Notes: Snow Days and Slack
What's lost when we live life planned and packed to its utter limits?
I’ve been thinking about the idea of slack lately. It’s a seasonal preoccupation, prone to beset me in Québec’s dark winter months. What if, I wonder, we just decided to do less during these months, or at least dramatically reduce the expectations for ourselves and others? “Do less” is not exactly what I mean, though. I don’t want to watch more TV or swipe through more content in wintertime — I want to be doing winter things, winter work. I want to live off what’s been put away. I want to slowly reel in the slack that’s accumulated through the warm months of toil and abundance.

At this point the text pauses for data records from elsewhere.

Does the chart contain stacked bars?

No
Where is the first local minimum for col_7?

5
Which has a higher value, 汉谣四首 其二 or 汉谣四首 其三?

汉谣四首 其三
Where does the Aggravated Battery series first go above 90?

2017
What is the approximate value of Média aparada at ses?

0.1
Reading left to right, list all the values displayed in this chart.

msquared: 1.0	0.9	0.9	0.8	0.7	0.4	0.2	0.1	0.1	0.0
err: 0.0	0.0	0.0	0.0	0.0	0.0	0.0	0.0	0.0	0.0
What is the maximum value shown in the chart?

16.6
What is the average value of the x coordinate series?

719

But there’s no slack. Everything–everyone–is pulled taut.
So it was that I stumbled on this beautiful little piece my Leah Libresco Sargeant at Breaking Ground. In Snow Days and Slack, Libesco Sargeant shares an elegy for snow days as we once knew them: contingencies, received either as mercy or disaster.
A snow day is an interruption of our plans. It forces us to hold our own expectations and designs loosely. Snow days are an invitation to “reckon with the infallible judgment of reality,” as Matthew Crawford puts it in Shop Class as Soulcraft. The intrusions of the physical world have an urgency and an undeniability our increasingly digital lives lack.
What is a snow day to children learning remotely, or their teachers? Quoting NYC Mayor Bill DeBlasio, Libresco Sargeant recognizes that our pivot into digital spaces “ends the snow day as we know it.” The reason snow days often appear as mercies speaks to our lack of slack (or margin, buffer, whatever you want to call it). “Unlike a weekend, a snow day arrives as an unexpected windfall—a blank day in the calendar that we haven’t had time to fill up with appointments.” The windfall-like experience of finding some slack where once life was coiled tight is what prompts Libresco Sargeant to liken her childhood snow days to fairy gold, “only able to be spent before sunset before it melted away into mush,” before the slack was again pulled in.
Slack is, of course, inefficient. We want our enterprises lean, especially if it’ll increase profits. But I wonder what we lose when we live life planned and filled to its utter limits. Maybe I’m lazy, yet I can’t help but feel I often lack ”the minimum of freedom on which a minimum life of prayer depends,” as Libresco Sargeant quotes from Fr. Jean Daniélou.
More and more of our lives are structured to crowd out silence. As we learn to live with the promise and peril of remote work, and become increasingly subject to technologies of control and management for others’ benefit, we ought to give thought to slack.
Whether for the work of prayer or the good of our communities, we may need to start pulling on the ropes around our necks. One way or another, the world and its powers will have to “reckon with the infallible judgment of reality.” Few will tolerate the elimination of slack in the rope tied around their neck for very long.